Dan Caffrey of The A.V. Club gave the episode a "B–" grade and wrote, "Once writers Carl Capotorto and Erin Cressida Wilson add a traumatic car accident to the mix, the wild grimness becomes somehow more unbelievable than it already was. But even among the clichés; even among the deceitful ghost sidekick, Richie's stereotypically dark HBO protagonist, and Devon's oppressed artist-turned-housewife, 'Cyclone' at least has some alluring visuals and a glimpse of salvation that's far more interesting than any of the hedonism has been so far."

Leah Greenblatt of Entertainment Weekly wrote, "Poor Ernst, even deader than Buck Rogers — and poor Richie, who might finally be realizing just how deep this mess he's made has taken him down." Noel Murray of Vulture gave the episode a 3 star rating out of 5 and wrote, "Even at its most aggravating, Vinyl maintains a certain surface appeal, too polished to dismiss. To paraphrase 'Chelsea Hotel' and Leonard Cohen: It's ugly, but it has the music."

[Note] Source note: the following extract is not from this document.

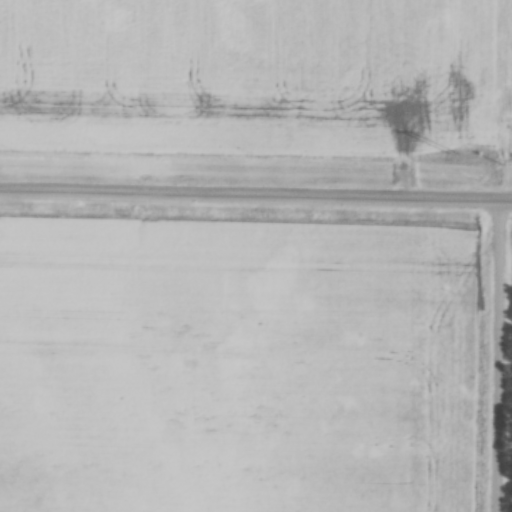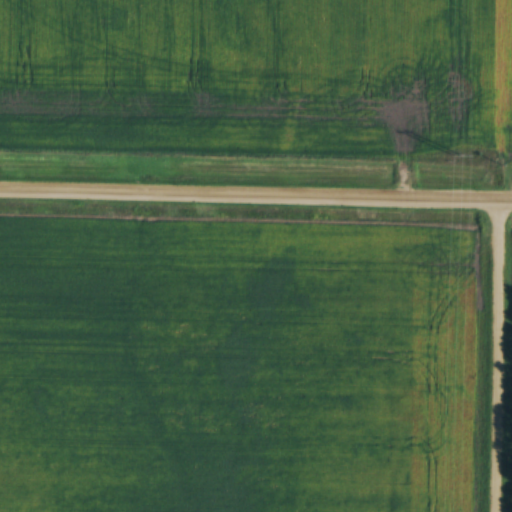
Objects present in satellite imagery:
power tower: (452, 156)
road: (256, 203)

Gavin Edwards of The New York Times criticized the twist by writing, "any viewer who is surprised to discover that Ernst is actually a cocaine-induced hallucination was probably also shocked at the end of each episode of Scooby-Doo. The problem is not just that the plot twist is hackneyed, it's that it's hard to care about one more manifestation of Richie’s cocaine problem." Dan Martin of The Guardian wrote, "Vinyls at its strongest when it makes the most of its setting, weaker when doing the generic anti-hero stuff and little else. This episode, 'Cyclone', made the most of both."

Tony Sokol of Den of Geek gave the episode a 3.5 star rating out of 5 and wrote, "The Cyclone is the scariest ride on Coney Island. It doesn't have the deepest dips or the most dangerous curves. What makes the Cyclone so scary is that it looks like it can fall apart at any moment. That's what Richie Finestra looks like in Vinyls 'Cyclone' episode. This guy is falling apart." Robert Ham of Paste wrote, "I was cold on her storyline from the start, but I'm learning to really enjoy her journey of self-discovery and self-reliance, as she pushes away from her crazed home life and back into the art world that she left behind to raise a family. I'm also starting to appreciate the trials of the Nasty Bits, and the welcome thrill of the scene where Kip finds a new lead guitarist for the band. The rest of the episode? Not so great."